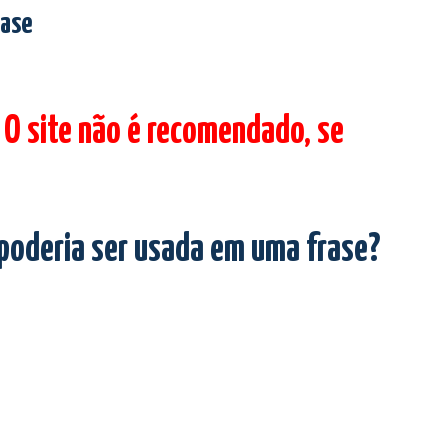
rase
 O site não é recomendado, se
 poderia ser usada em uma frase?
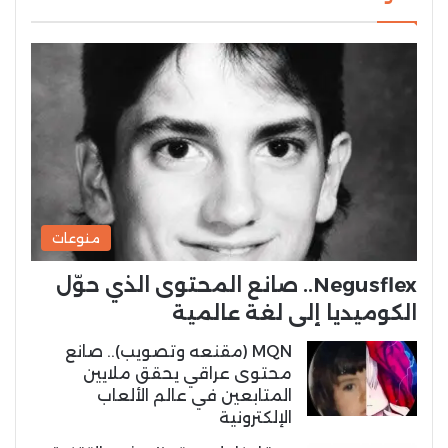
منوعات
Negusflex.. صانع المحتوى الذي حوّل
الكوميديا إلى لغة عالمية
MQN (مقنعه وتصويب).. صانع
محتوى عراقي يحقق ملايين
المتابعين في عالم الألعاب
الإلكترونية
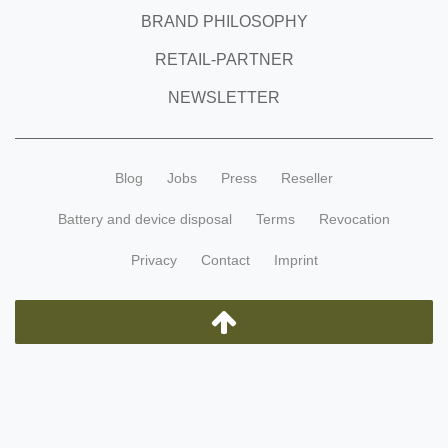
BRAND PHILOSOPHY
RETAIL-PARTNER
NEWSLETTER
Blog
Jobs
Press
Reseller
Battery and device disposal
Terms
Revocation
Privacy
Contact
Imprint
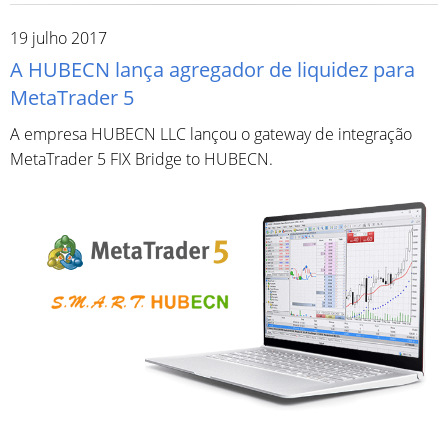
19 julho 2017
A HUBECN lança agregador de liquidez para
MetaTrader 5
A empresa HUBECN LLC lançou o gateway de integração
MetaTrader 5 FIX Bridge to HUBECN.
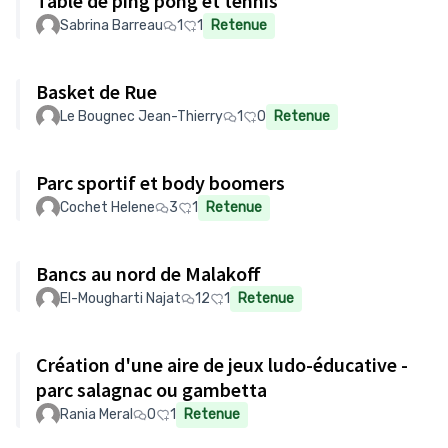
Table de ping pong et tennis
Sabrina Barreau
1
1
Retenue
Basket de Rue
Le Bougnec Jean-Thierry
1
0
Retenue
Parc sportif et body boomers
Cochet Helene
3
1
Retenue
Bancs au nord de Malakoff
El-Mougharti Najat
12
1
Retenue
Création d'une aire de jeux ludo-éducative -
parc salagnac ou gambetta
Rania Meral
0
1
Retenue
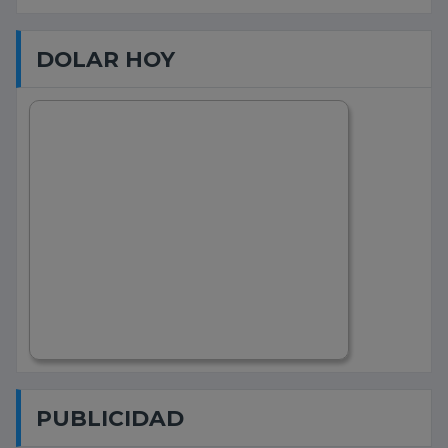
DOLAR HOY
PUBLICIDAD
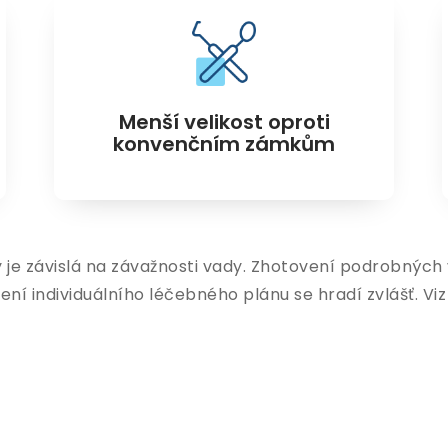
Menší velikost oproti
konvenčním zámkům
 je závislá na závažnosti vady. Zhotovení podrobných 
ení individuálního léčebného plánu se hradí zvlášť. Vi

__________

What to work on » Each line in the data where the string "HUBECN" occurs should be identified and copied.

Finished exercise »
A HUBECN lança agregador de liquidez para
A empresa HUBECN LLC lançou o gateway de integração
MetaTrader 5 FIX Bridge to HUBECN.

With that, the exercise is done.